* [PROBLEM TO SOLVE] Extract each line holding the word "Liebe" from the entries.

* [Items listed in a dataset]

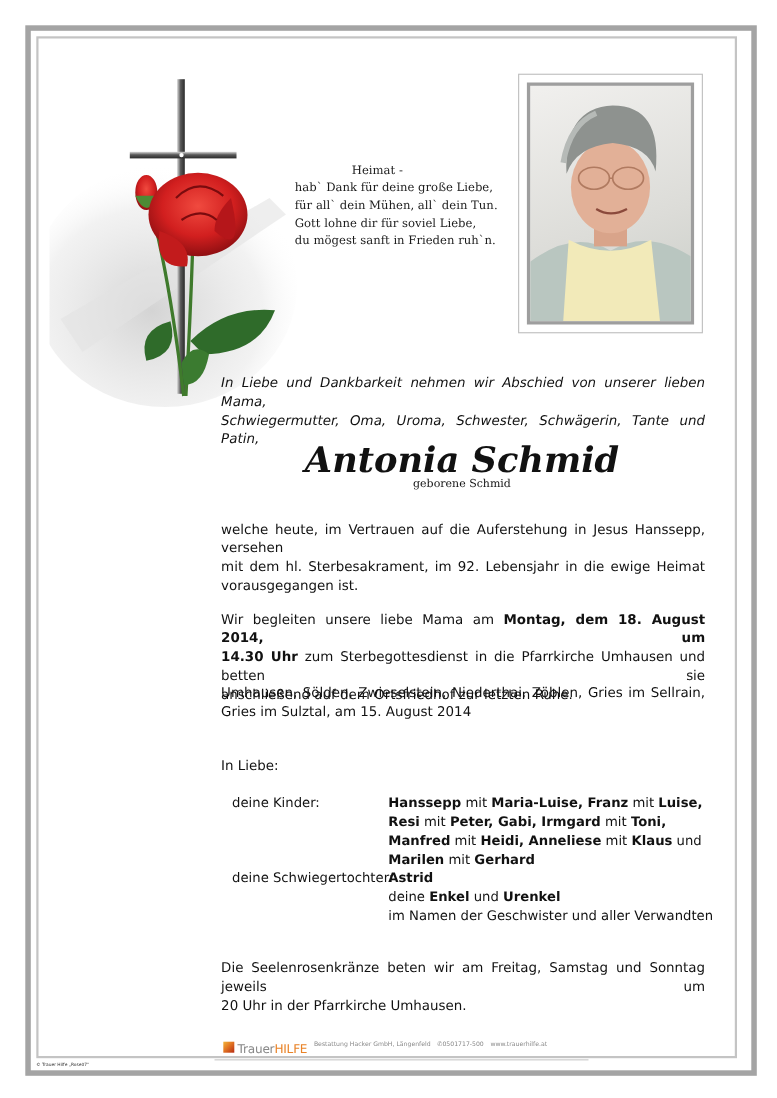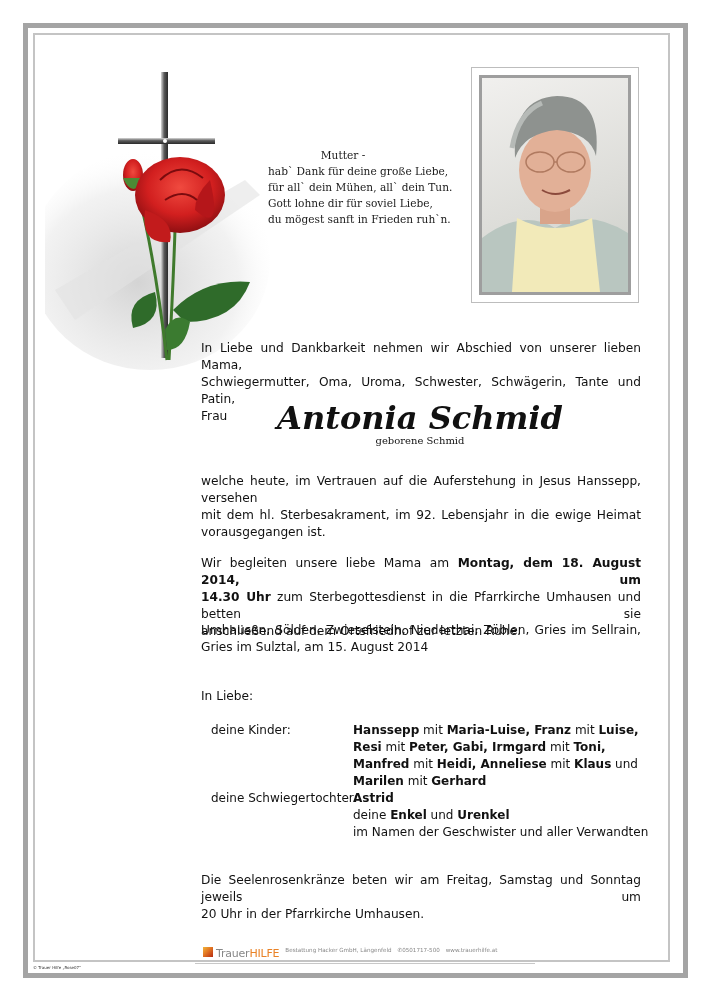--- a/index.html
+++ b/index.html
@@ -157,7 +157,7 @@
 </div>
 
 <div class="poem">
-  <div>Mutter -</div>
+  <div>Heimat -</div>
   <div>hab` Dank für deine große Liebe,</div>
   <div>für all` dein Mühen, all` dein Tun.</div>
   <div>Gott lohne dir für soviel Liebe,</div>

* [RESULT]
   <div>hab` Dank für deine große Liebe,</div>
   <div>Gott lohne dir für soviel Liebe,</div>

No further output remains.